Loading is kind of the same thing in reverse. The global load function does all the global variables for player, world state, dialogue tree, etc, then it needs to call the local load function, pass it those same variables, and let it put them where they belong and reset all the NPCs etc (one of those variables is a dict of all the relevant information for all of them).

The only problem I’m still having is calling the local load function from the global one (same reason as before) but it’s a smaller issue now, and worst case, I’ll try using a signal to get the data to it. Since I change scenes first, the only thing listening for the signal should be the correct local load function.

I think part of the reason I’m having such trouble with paths is that the autoload/global save_load script isn’t directly in the hierarchy, and I’m using the level changing code from Singletons (AutoLoad) — Godot Engine (3.0) documentation in English which seems to work with the actual files, and I’m not sure how to get their paths to work in gdscript.

Thank you again for your help, I really appreciate it!

jevans | 2019-02-04 18:23

Just for future reference for anyone has this problem, I didn’t end up using signals, I just had the global load function return the variables (in a dictionary, though an array would also work), then had the GUI pause menu script that called it convert them into individual variables and call the level-local load function to put them where they belonged.

This is probably not the right way to do this, but that’s kind of this game’s motto at this point, so at least it’s on brand.

func _on_LoadButton_pressed():
var dict= Global_Save_Load.load_game() #this one's the autorun
var flexible_save=dict["flexible_save"] #this has all my NPCs' locations on paths, etc
var pos_x=dict["pos_x"]
var pos_y=dict["pos_y"]
$"../.."/Save_Load.load_game(flexible_save, pos_x, pos_y) #this one's local to the level/instance

The way the level changing code works is to load new instances from the files, so the levels aren’t ever really in the same editor tab as the autoruns.
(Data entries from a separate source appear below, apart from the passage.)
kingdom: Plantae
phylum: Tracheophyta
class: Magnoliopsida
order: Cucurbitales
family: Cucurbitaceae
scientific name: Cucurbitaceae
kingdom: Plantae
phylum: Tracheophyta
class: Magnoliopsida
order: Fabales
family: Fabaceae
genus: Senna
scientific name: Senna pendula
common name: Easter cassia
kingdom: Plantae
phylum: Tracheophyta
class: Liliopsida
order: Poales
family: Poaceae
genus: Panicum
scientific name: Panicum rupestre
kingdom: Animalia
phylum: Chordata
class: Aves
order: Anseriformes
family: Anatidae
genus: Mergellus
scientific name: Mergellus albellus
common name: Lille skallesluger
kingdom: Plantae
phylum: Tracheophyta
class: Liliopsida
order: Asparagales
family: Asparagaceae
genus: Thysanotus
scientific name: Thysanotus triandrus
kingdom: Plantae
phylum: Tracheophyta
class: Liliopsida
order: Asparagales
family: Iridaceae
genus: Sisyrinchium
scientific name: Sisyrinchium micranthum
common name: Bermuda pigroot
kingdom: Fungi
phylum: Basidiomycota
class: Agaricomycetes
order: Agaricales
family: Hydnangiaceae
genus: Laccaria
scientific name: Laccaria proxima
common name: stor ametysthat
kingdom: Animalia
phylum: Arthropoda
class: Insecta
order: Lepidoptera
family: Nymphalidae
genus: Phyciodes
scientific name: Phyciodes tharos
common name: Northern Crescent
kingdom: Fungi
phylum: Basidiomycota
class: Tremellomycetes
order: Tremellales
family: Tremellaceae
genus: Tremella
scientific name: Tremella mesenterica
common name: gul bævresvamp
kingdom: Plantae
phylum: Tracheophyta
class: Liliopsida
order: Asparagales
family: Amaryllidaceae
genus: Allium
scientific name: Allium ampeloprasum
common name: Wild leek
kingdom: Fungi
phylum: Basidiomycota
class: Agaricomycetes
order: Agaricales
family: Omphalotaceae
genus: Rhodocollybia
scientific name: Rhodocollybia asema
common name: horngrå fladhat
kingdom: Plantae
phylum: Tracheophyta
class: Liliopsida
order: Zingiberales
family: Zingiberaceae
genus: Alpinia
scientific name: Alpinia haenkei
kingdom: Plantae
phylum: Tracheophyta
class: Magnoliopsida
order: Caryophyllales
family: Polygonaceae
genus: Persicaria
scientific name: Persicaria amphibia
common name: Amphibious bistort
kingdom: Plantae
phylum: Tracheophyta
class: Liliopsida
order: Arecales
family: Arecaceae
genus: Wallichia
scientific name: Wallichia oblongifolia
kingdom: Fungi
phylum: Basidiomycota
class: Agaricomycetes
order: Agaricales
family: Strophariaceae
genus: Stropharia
I had trouble figuring out paths, and setting up the signals was difficult because the autoruns couldn’t see everything else, even though the local files can call on them. Bouncing all those values back through the pause menu seemed like the most efficient way to get the values from the global save function to the level-local one.

I only used a dictionary because I was troubleshooting an issue with the player’s position and didn’t want to worry I was doing something wrong with the order of values in the array.